### DOCUMENT TEXT

The studied traits were modelled per lactation using 6 univariate test-day models summarized as follows:
y = Xβ + CDIM + QG + Zpe + e
where y was the vector of observations for each trait (i.e., milk yield, %FAT, %PROT, pBW, pDMI, and pIC); β was the vector of herd × test-day (HTD; i.e., 51,334 levels for parity 1 and 50,161 levels for parity 2); DIM was the vector related to the stage of lactation (i.e., 25 classes of 15 DIM); G was the vector of genetic effect (i.e., 191,401 levels for parity 1 and 165,033 levels for parity 2); pe was the vector of permanent environment effect (i.e., 47,175 levels for parity 1 and 36,207 levels for parity 2); e was the vector of residuals. X, C, Q, and Z were the corresponding incidence matrices assigning observations to effects.
The variance components were estimated by the restricted maximum likelihood method (REML) using the REMLF90 program developed by Misztal [18]. Heritability for each studied trait was calculated as the ratio of the genetic variance to the total variance (i.e., the sum of genetic, permanent environmental, and residual variances). Solutions for each effect were estimated using the best linear unbiased prediction (BLUP) method using the BLUPF90 program developed by Misztal [19]. In order to have a cleaned trend, the DIM tendency was assessed using the least squared means (LSMEANS) calculated from the solutions of the DIM effect obtained from the used test-day models. Similarly, the test month effect was studied by averaging per month LMEANS estimated from the HTD solutions.

3. Results

3.1. Parity Effect

The pBW of the second lactation was significantly higher than the first lactation, and the difference was 42 kg (Table 1). A significant increase occurred for pDMI between the first and second lactations (19.45 to 21.16 kg/day, Table 1). The global mean of pDMI for the first and second lactation was 20.30 kg/day. A positive difference of 3.09 kg/day was observed for milk yield between the first and second lactation. The contents of fat and protein in the first lactation were 3.98 and 3.38 g/dL of milk, which were lower than the ones observed in the second lactation (4.07 and 3.46 g/dL of milk). The pIC decreased significantly from the first lactation (0.87) to the second lactation (0.84).

### EXTRACTED INFORMATION
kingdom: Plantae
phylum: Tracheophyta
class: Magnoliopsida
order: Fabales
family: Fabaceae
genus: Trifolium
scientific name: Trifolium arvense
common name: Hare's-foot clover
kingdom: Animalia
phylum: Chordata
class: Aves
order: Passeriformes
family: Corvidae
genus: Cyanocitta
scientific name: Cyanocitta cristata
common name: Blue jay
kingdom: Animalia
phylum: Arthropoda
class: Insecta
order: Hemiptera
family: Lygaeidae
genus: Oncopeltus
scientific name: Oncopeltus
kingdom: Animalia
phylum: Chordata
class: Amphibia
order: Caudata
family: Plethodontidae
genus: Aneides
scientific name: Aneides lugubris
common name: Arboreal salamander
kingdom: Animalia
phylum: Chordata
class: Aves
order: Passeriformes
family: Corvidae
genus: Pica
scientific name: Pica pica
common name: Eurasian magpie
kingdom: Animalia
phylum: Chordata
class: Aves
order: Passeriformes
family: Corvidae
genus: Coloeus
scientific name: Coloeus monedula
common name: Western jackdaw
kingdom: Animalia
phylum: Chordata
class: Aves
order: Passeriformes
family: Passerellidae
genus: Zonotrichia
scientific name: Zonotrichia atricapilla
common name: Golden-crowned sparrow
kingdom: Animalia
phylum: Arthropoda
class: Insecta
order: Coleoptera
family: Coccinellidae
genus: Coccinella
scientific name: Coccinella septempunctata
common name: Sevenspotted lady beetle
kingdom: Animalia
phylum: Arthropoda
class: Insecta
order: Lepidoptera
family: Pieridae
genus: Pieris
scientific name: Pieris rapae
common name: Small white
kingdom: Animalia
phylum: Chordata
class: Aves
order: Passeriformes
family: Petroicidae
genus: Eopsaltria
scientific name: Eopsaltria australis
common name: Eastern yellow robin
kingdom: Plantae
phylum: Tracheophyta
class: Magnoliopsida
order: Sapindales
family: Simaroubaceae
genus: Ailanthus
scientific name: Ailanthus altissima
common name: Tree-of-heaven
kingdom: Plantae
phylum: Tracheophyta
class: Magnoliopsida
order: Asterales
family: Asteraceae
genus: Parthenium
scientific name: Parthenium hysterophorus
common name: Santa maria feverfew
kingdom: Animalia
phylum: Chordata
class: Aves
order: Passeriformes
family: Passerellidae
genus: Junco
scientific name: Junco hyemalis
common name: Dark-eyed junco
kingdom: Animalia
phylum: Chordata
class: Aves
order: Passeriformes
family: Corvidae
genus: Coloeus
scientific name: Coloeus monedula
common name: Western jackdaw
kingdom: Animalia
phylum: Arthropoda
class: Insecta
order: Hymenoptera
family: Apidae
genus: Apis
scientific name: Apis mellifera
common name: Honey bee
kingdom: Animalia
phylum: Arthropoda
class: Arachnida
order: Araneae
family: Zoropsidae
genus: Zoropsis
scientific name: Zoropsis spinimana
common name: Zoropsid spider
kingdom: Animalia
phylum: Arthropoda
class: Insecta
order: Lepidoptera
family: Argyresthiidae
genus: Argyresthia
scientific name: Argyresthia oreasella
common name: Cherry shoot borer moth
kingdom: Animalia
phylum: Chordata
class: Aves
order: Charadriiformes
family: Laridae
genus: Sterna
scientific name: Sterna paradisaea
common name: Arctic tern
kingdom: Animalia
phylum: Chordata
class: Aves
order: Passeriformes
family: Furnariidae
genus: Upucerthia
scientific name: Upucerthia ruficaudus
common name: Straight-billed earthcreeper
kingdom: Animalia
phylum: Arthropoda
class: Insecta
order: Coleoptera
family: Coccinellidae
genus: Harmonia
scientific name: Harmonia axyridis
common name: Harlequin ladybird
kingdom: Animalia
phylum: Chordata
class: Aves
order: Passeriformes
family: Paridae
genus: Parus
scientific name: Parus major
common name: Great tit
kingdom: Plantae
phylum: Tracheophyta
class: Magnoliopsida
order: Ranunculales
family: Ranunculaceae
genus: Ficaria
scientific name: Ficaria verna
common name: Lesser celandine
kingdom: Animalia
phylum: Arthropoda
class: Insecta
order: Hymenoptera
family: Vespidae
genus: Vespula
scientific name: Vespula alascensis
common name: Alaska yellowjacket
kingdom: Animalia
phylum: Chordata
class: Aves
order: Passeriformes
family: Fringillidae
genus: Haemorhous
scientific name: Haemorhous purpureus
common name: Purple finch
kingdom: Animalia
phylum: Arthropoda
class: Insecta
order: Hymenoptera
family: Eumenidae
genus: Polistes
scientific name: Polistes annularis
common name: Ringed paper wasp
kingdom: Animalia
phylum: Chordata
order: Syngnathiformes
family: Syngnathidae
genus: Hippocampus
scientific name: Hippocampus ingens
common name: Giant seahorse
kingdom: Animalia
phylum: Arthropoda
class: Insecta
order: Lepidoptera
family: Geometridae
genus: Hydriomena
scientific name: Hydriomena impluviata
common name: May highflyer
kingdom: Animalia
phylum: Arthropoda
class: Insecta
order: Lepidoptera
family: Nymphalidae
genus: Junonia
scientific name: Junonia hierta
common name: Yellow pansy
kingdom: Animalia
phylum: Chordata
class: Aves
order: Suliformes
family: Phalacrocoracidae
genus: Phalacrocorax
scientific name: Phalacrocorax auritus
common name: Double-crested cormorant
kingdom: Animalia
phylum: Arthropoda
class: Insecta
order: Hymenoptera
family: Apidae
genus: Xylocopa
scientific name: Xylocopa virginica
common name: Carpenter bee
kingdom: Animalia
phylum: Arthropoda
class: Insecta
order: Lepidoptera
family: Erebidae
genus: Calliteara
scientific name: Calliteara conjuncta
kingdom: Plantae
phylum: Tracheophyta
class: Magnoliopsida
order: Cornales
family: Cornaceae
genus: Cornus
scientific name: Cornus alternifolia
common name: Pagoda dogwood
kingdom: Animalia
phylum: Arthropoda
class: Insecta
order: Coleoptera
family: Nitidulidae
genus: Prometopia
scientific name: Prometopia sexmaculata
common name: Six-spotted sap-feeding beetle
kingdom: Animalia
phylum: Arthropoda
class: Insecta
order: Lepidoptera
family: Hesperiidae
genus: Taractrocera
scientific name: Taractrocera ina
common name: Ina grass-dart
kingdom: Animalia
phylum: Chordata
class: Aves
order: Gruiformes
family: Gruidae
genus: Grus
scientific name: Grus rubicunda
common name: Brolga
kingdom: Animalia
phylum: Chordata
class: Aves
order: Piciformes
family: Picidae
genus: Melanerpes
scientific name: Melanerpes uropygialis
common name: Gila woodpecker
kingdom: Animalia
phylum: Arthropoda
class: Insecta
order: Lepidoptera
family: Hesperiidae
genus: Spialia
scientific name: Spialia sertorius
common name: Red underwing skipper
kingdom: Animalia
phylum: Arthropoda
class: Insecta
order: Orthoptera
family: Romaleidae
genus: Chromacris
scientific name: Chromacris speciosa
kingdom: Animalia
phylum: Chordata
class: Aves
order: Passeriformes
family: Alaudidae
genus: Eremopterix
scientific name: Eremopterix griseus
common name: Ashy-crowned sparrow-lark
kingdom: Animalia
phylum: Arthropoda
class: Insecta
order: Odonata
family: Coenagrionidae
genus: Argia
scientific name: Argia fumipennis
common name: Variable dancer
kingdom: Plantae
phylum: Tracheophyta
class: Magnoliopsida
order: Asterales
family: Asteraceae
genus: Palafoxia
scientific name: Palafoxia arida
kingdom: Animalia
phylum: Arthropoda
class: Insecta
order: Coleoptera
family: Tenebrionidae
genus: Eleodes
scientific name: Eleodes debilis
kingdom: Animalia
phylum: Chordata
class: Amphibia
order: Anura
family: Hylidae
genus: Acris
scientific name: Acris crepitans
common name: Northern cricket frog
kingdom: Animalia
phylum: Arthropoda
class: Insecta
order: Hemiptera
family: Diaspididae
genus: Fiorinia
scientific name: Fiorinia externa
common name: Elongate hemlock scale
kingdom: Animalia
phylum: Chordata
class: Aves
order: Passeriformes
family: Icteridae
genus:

### REQUIRED ACTION 1
Name the six traits that the lactation study text lists as the observations in vector y.
### REQUIRED ACTION 2
From the lactation study text, return the passage starting with "The variance components" and going on through "the HTD solutions.".
### REQUIRED ACTION 3
According to the lactation study text, what was the global mean of pDMI for the first and second lactation?

### EXERCISE ANSWER 1
milk yield, %FAT, %PROT, pBW, pDMI, and pIC

### EXERCISE ANSWER 2
The variance components were estimated by the restricted maximum likelihood method (REML) using the REMLF90 program developed by Misztal [18]. Heritability for each studied trait was calculated as the ratio of the genetic variance to the total variance (i.e., the sum of genetic, permanent environmental, and residual variances). Solutions for each effect were estimated using the best linear unbiased prediction (BLUP) method using the BLUPF90 program developed by Misztal [19]. In order to have a cleaned trend, the DIM tendency was assessed using the least squared means (LSMEANS) calculated from the solutions of the DIM effect obtained from the used test-day models. Similarly, the test month effect was studied by averaging per month LMEANS estimated from the HTD solutions.

### EXERCISE ANSWER 3
20.30 kg/day